The comet grouper (Epinephelus morrhua), also known as the comet cod or dot-dash grouper, is a species of marine ray-finned fish, a grouper from the subfamily Epinephelinae which is part of the family Serranidae, which also includes the anthias and sea basses. It is a species of deep coral reefs in the Indo-Pacific region.

==Description==
The comet grouper has a body with a standard length which is 2.8 to 3.1 times as long as it is deep. The dorsal profile of the head is moderately convex. The preopercle has enlarged serrations at its angle and it is notched just above the angle. The upper edge of the gill cover is straight. The dorsal fin contains 11 spines and 14-15 soft rays, while the anal fin has 3 spines and 7-8 soft rays. The caudal fin varies from convex to slightly rounded. The head and body tan and they are marked with dark brown bands. There is a forked band starting at the posterior margin of the eye, its upper branch reaching a dark brown saddle-like blotch on the nape just in before of origin of the dorsal fin while the lower branch runs to lowest of the spines on the gill cover before continuing along the flanks and then forking over the pectoral fin.

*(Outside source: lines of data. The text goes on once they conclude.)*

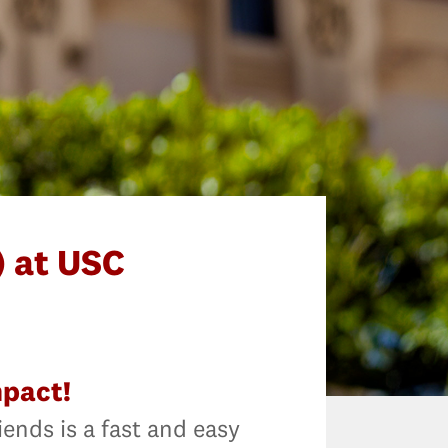
 at USC
mpact!
iends is a fast and easy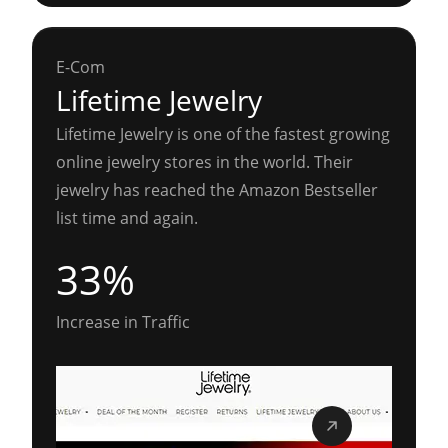
E-Com
Lifetime Jewelry
Lifetime Jewelry is one of the fastest growing
online jewelry stores in the world. Their
jewelry has reached the Amazon Bestseller
list time and again.
33%
Increase in Traffic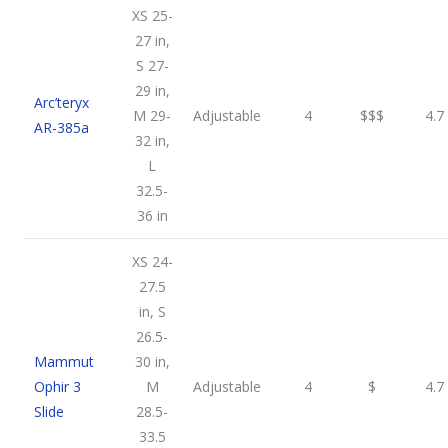
XS 25-
27 in,
S 27-
29 in,
Arc’teryx
M 29-
Adjustable
4
$$$
4.7
AR-385a
32 in,
L
32.5-
36 in
XS 24-
27.5
in, S
26.5-
Mammut
30 in,
Ophir 3
M
Adjustable
4
$
4.7
Slide
28.5-
33.5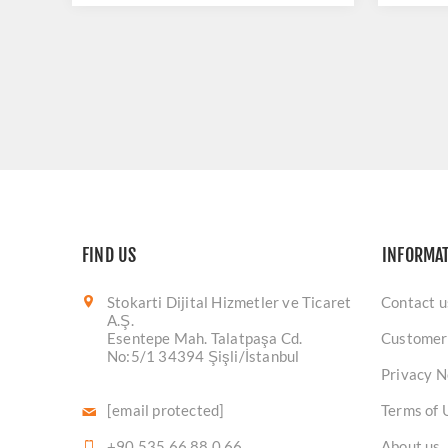
FIND US
INFORMA
Stokarti Dijital Hizmetler ve Ticaret
Contact u
A.Ş.
Esentepe Mah. Talatpaşa Cd.
Customer
No:5/1 34394 Şişli/İstanbul
Privacy N
[email protected]
Terms of 
+90 535 66 88 0 66
About us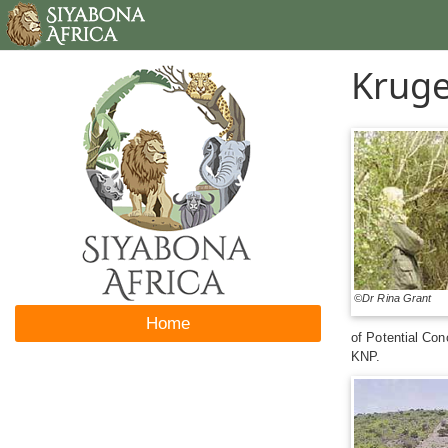
Kruge
©Dr Rina Grant
Home
of Potential Con
KNP.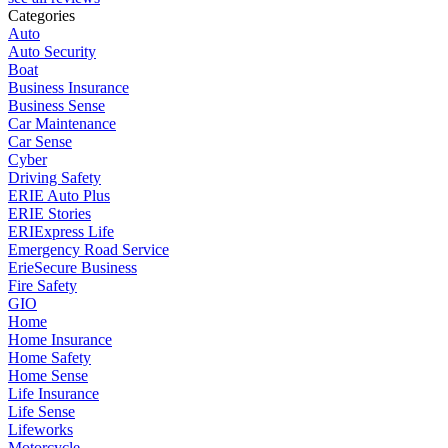
Categories
Auto
Auto Security
Boat
Business Insurance
Business Sense
Car Maintenance
Car Sense
Cyber
Driving Safety
ERIE Auto Plus
ERIE Stories
ERIExpress Life
Emergency Road Service
ErieSecure Business
Fire Safety
GIO
Home
Home Insurance
Home Safety
Home Sense
Life Insurance
Life Sense
Lifeworks
Motorcycle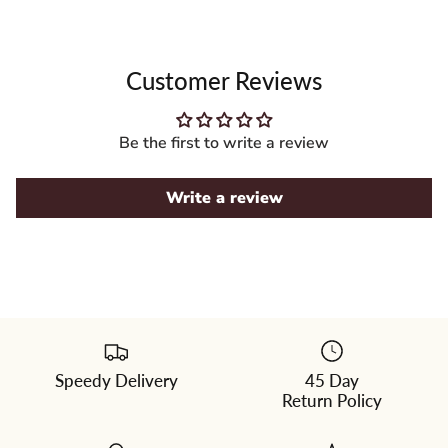
Customer Reviews
Be the first to write a review
Write a review
Speedy Delivery
45 Day
Please
Return Policy
select
a
color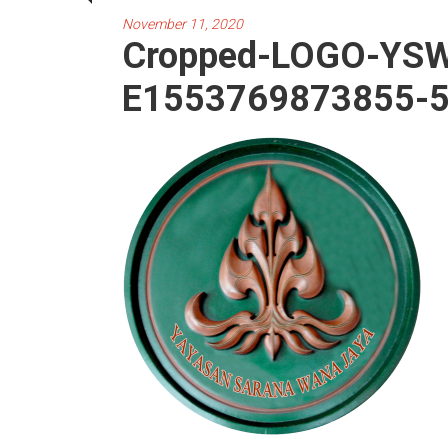
November 11, 2020
Cropped-LOGO-YSW
E1553769873855-5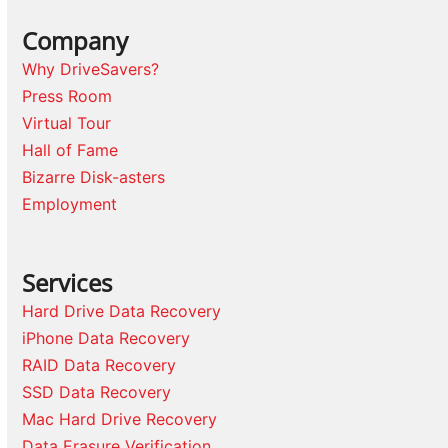
Company
Why DriveSavers?
Press Room
Virtual Tour
Hall of Fame
Bizarre Disk-asters
Employment
Services
Hard Drive Data Recovery
iPhone Data Recovery
RAID Data Recovery
SSD Data Recovery
Mac Hard Drive Recovery
Data Erasure Verification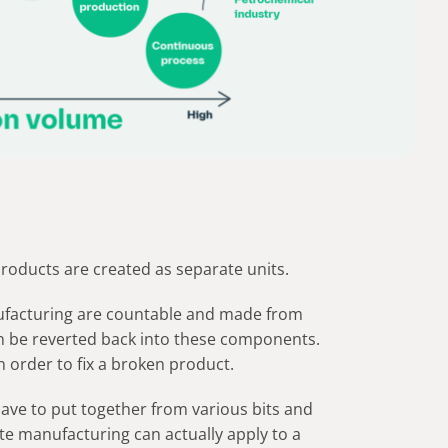
products are created as separate units.
facturing are countable and made from
en be reverted back into these components.
n order to fix a broken product.
 have to put together from various bits and
ete manufacturing can actually apply to a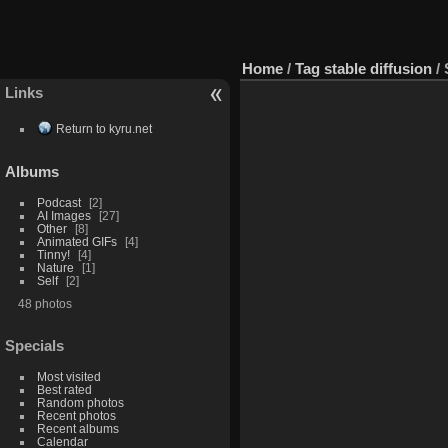
Home
/
Tag
stable diffusion
/
Links
Return to kyru.net
Albums
Podcast
2
AI Images
27
Other
8
Animated GIFs
4
Tinny!
4
Nature
1
Self
2
48 photos
Specials
Most visited
Best rated
Random photos
Recent photos
Recent albums
Calendar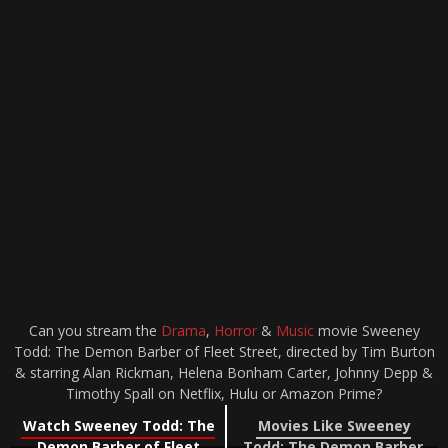
Can you stream the
Drama
,
Horror
&
Music
movie Sweeney
Todd: The Demon Barber of Fleet Street, directed by Tim Burton
& starring Alan Rickman, Helena Bonham Carter, Johnny Depp &
Timothy Spall on Netflix, Hulu or Amazon Prime?
Watch Sweeney Todd: The
Movies Like Sweeney
Demon Barber of Fleet
Todd: The Demon Barber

The upper part of this band runs to a dark blotch at the base of the soft rayed part of the dorsal fin. Another dark band runs from the upper margin of the gill cover to the base of spiny part of the dorsal fin. There is also a narrow band which runs from the lower margin of the orbit to the base of the pectoral fin and then continues as a broken line along the lower part of body curving upwards on to the upper part of caudal peduncle. There is another wide band from maxillary groove to rear end of interopercle. The areas between these bands are frequently marked with small brown spots. This species attains a maximum published total length of 90 cm, although they a more commonly found at lengths around 60 cm, and a maximum published weight of 6.7 kg.

==Distribution==
The comet grouper has a wide Indo-Pacific distribution and is found from the Red Sea southwards along the African coast to South Africa and east through the Indian Ocean, including the Comoros, Madagascar, Aldabra, Mauritius, Chagos and Réunion, and on into the Pacific. In the Western Pacific Ocean it extends as far north as southern Japan and the Ogasawara Islands and as far south as New South Wales in Australia. It reaches New Caledonia, Fiji, Rotuma and the Cook Islands.

==Habitat and biology==
The comet grouper is found near coral reefs on slopes off islands, of sea mounts or the continental shelf at depths from 80 to 370 m where it feeds on benthic fish and large invertebrates. Its biology is poorly understood. This species harbours several parasite species, including the diplectanid monogeneans Pseudorhabdosynochus morrhua and P. variabilis.

==Taxonomy==
The comet grouper was first formally described as Serranus morhua in 1828 by the French zoologist Achille Valenciennes (1794-1865) with the type locality given as Mauritius. It is sometimes confused with its relatives E. poecilonotus, E. radiatus, and E. tuamotoensis.

==Utilisation==
The comet grouper is not a common fish at market, despite being regarded as an excellent food fish, probably due to the depths at which it is found. Ciguatoxins have been found in fish caught off Mauritius.